Walther cultivated virtuoso techniques involving polyphonic writing, multiple stopping and the use of high positions. Unlike Biber, he rejected scordatura, preferring instead the imitation of other musical instruments and of birds and animals.

He is known for two collections - _Scherzi da Violino solo con il basso continuo_ (1676) and _Hortulus chelicus_ (1688). The _Scherzi _anticipates Paganini's technique in that it contains pizzicato harp imitations while the bow imitates nightingale song. in _Hortulus chelicus_, no.28 Walther imitates a 'chorus' of violins, the tremulant organ, bagpipes, trumpets, timpani, the hurdy-gurdy and the guitar.

Capricci






Hortulus Chelicus Various movements


----------



## Ingélou (Feb 10, 2013)

I came across some of Walther's melodies in a book of baroque violin music I was working through. I really love his work. Thanks for the guestbook.

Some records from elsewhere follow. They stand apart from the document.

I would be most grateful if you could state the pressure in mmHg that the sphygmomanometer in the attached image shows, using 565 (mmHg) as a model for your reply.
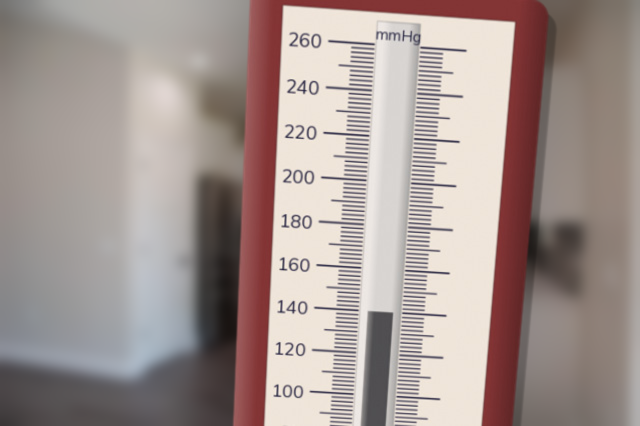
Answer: 140 (mmHg)
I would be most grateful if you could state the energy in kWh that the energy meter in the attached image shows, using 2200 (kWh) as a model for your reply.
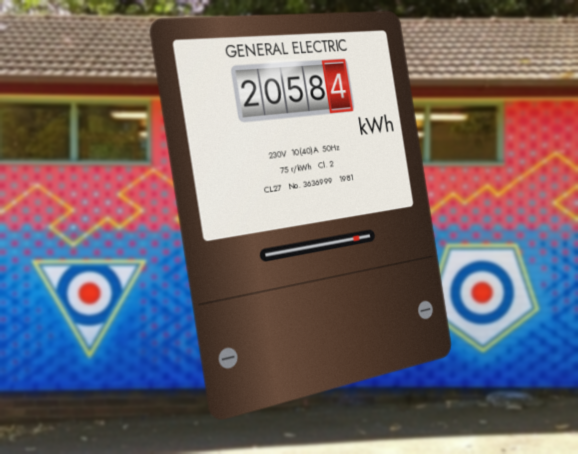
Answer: 2058.4 (kWh)
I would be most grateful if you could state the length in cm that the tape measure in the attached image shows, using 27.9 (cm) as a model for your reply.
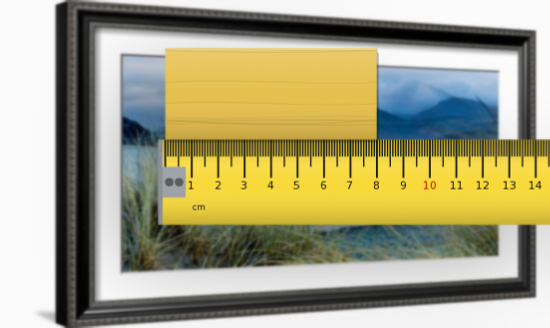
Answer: 8 (cm)
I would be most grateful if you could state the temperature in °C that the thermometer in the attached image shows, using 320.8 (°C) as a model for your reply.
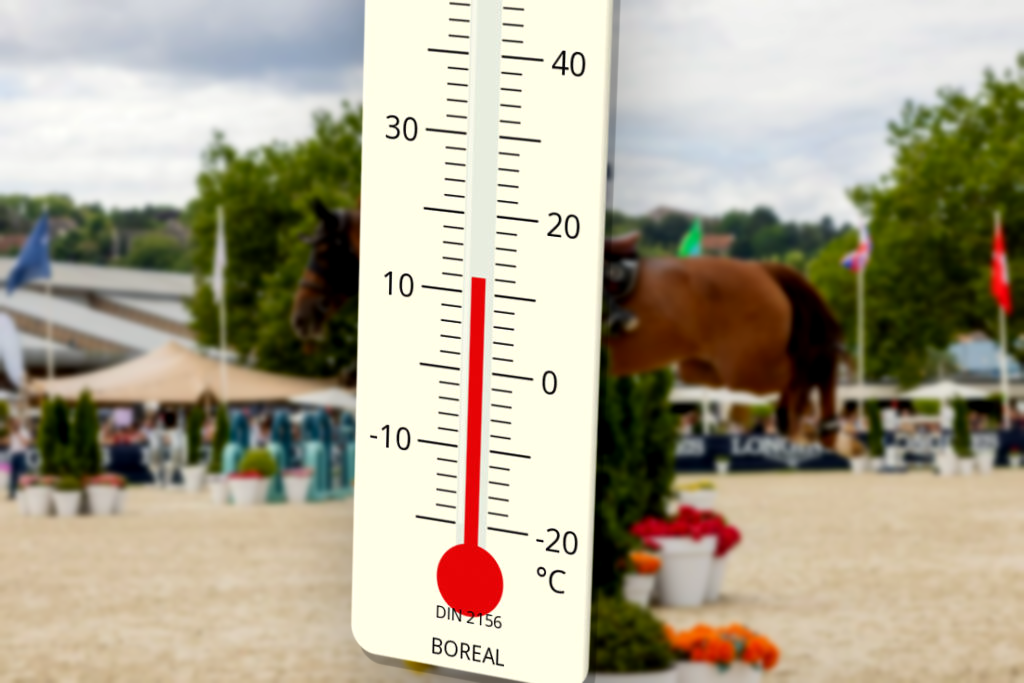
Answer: 12 (°C)
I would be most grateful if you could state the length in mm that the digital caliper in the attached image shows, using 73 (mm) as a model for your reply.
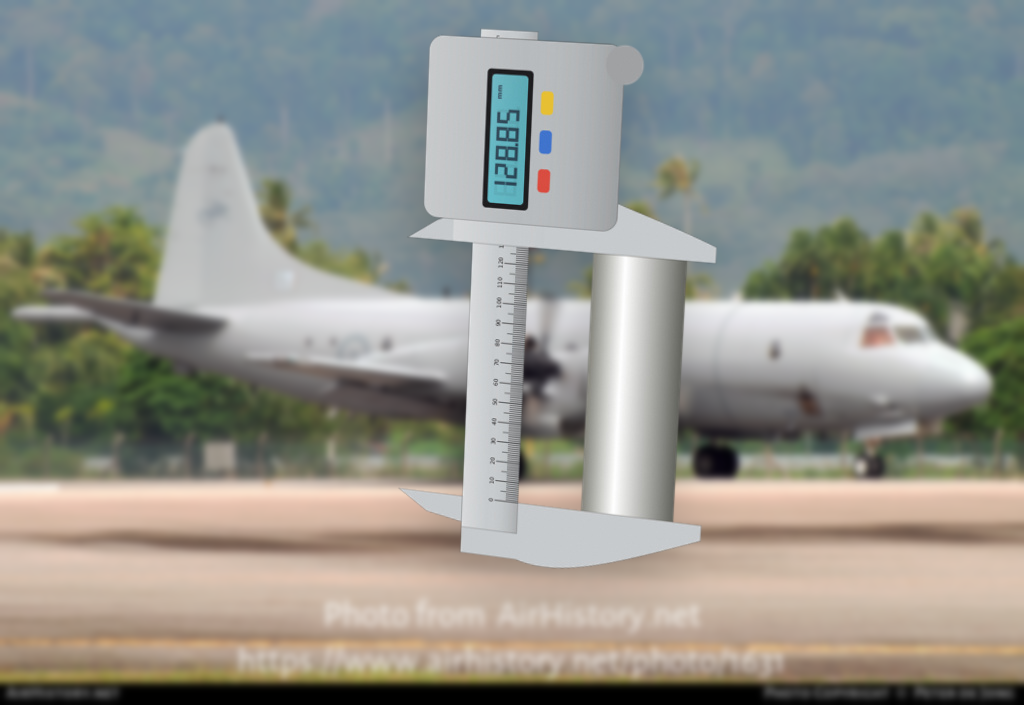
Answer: 128.85 (mm)
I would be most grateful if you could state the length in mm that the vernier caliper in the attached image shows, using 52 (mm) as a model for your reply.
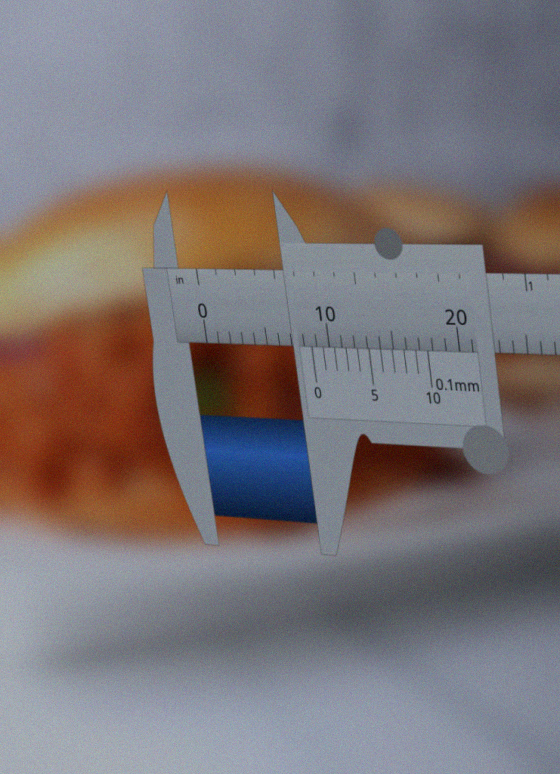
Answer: 8.6 (mm)
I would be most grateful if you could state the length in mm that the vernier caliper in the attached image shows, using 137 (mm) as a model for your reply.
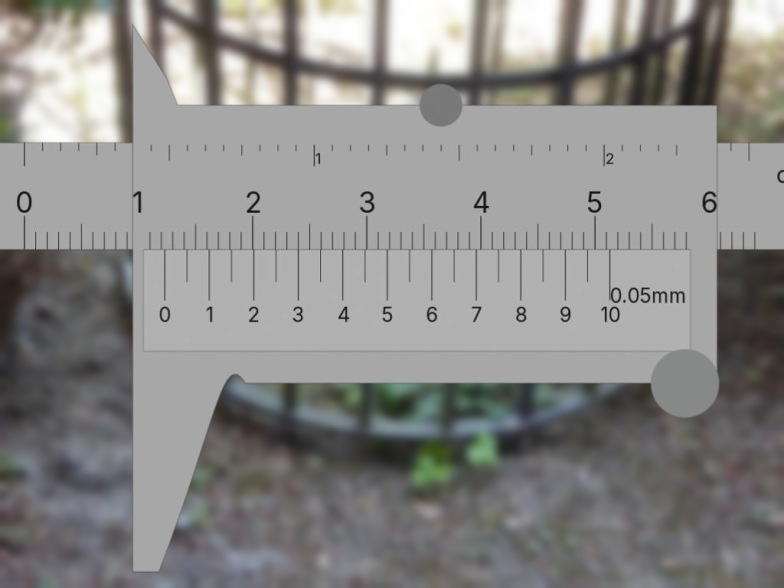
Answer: 12.3 (mm)
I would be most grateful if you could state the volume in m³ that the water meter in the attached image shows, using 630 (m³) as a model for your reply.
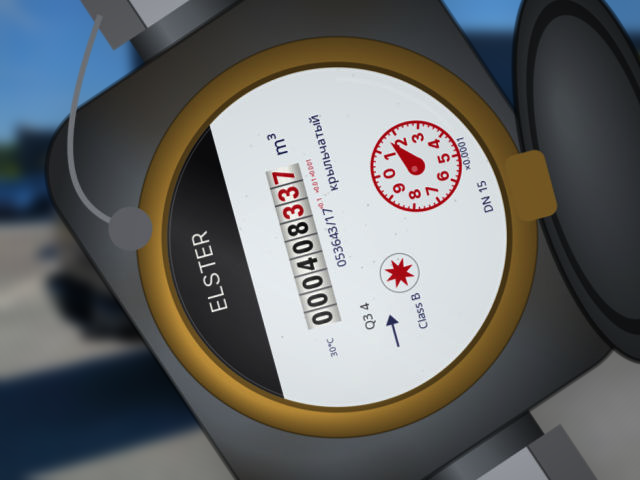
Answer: 408.3371 (m³)
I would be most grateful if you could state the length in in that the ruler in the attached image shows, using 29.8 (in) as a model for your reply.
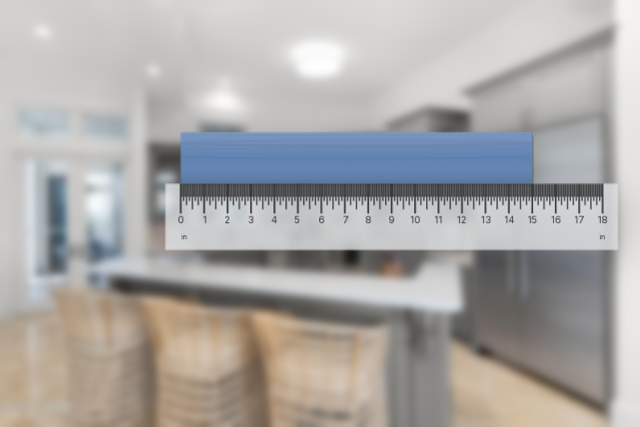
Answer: 15 (in)
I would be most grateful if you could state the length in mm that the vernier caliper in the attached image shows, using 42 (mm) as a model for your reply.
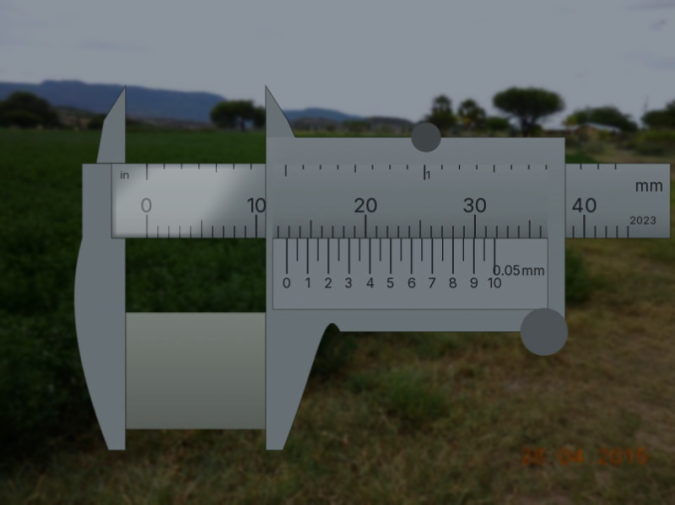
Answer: 12.8 (mm)
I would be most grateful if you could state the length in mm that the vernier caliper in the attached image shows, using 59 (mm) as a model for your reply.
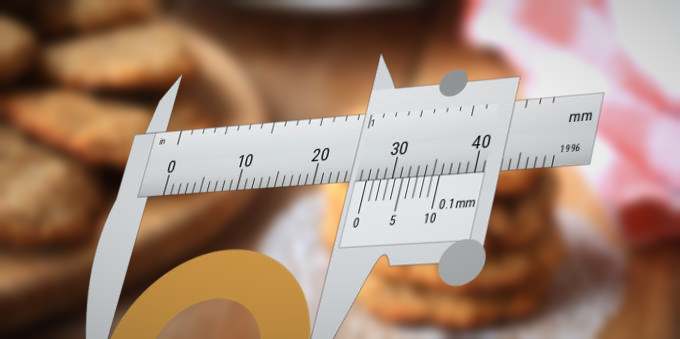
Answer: 26.8 (mm)
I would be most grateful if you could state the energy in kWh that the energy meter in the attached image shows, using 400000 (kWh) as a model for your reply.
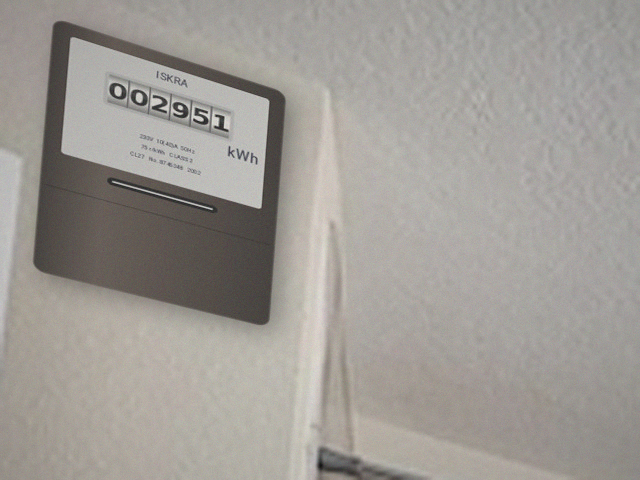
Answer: 2951 (kWh)
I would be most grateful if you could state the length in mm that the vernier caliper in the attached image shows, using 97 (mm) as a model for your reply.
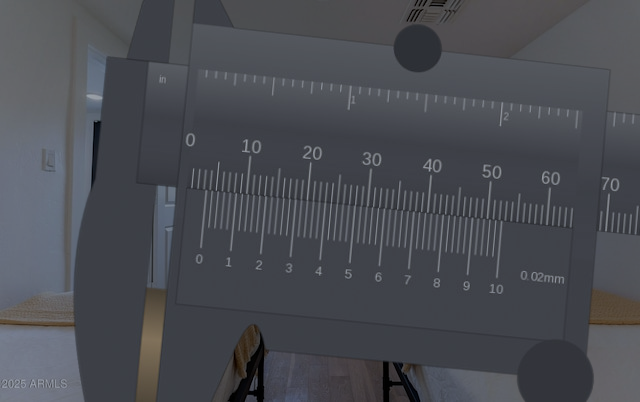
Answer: 3.4 (mm)
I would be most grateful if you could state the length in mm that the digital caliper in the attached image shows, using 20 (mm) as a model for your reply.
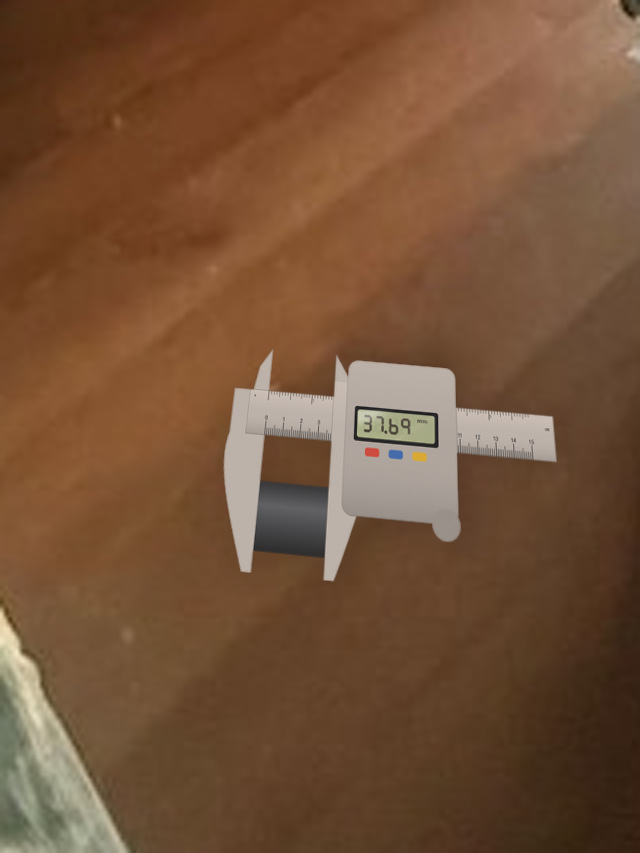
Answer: 37.69 (mm)
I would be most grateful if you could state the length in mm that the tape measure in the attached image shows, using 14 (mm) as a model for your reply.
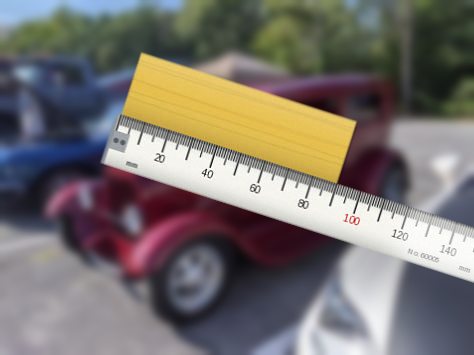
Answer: 90 (mm)
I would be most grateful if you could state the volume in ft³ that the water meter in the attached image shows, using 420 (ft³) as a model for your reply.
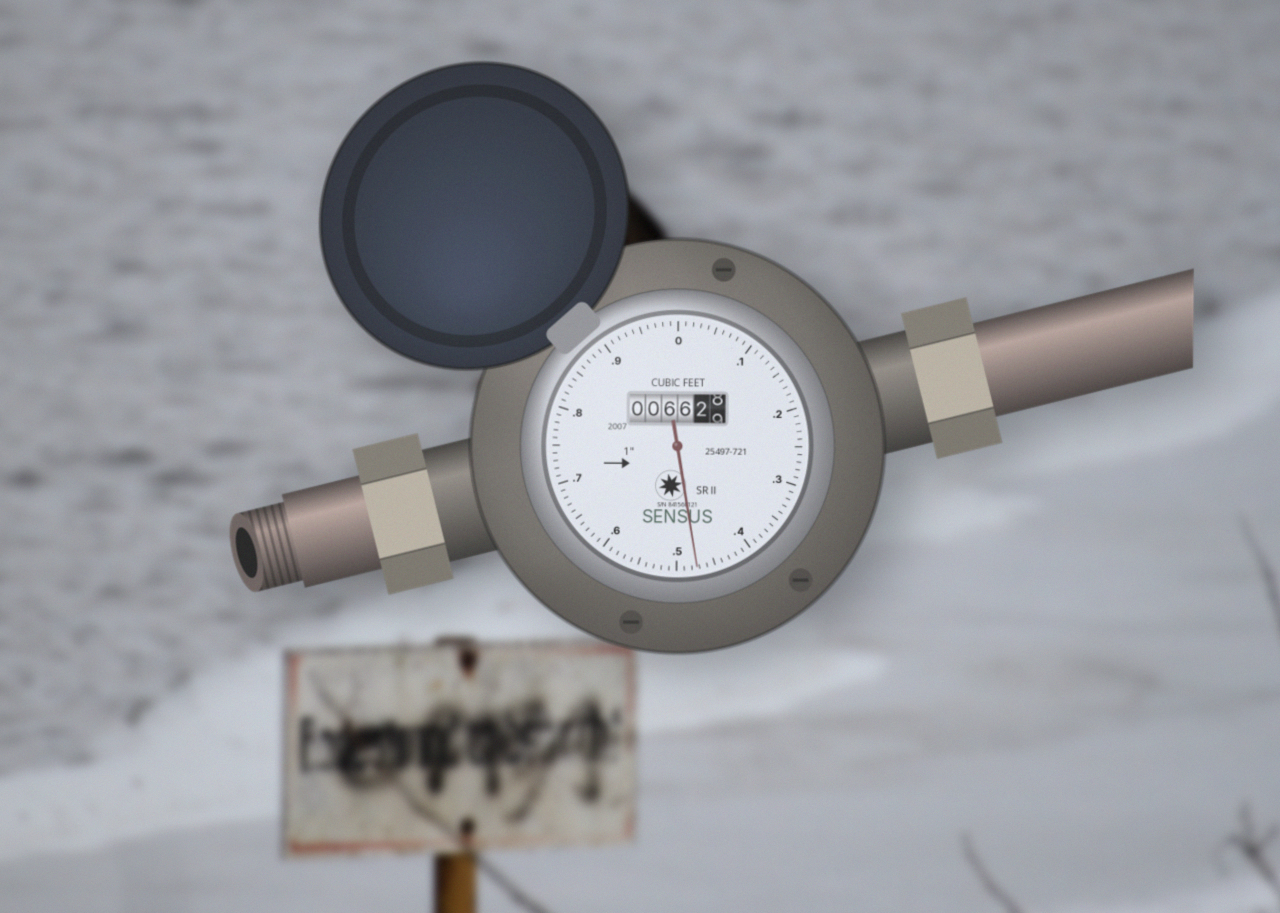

Here's his Suite No. 9 in C minor:





& Johann Jakob Walther Aria in g-moll





His music is tender & spritely - it lifts the spirits, and makes me wish I'd persevered with my violin lessons when young.

PS - We can't find out that he was any relation of the better-known composer Johann Gottfried Walther, despite the fact that they come from the same area.


----------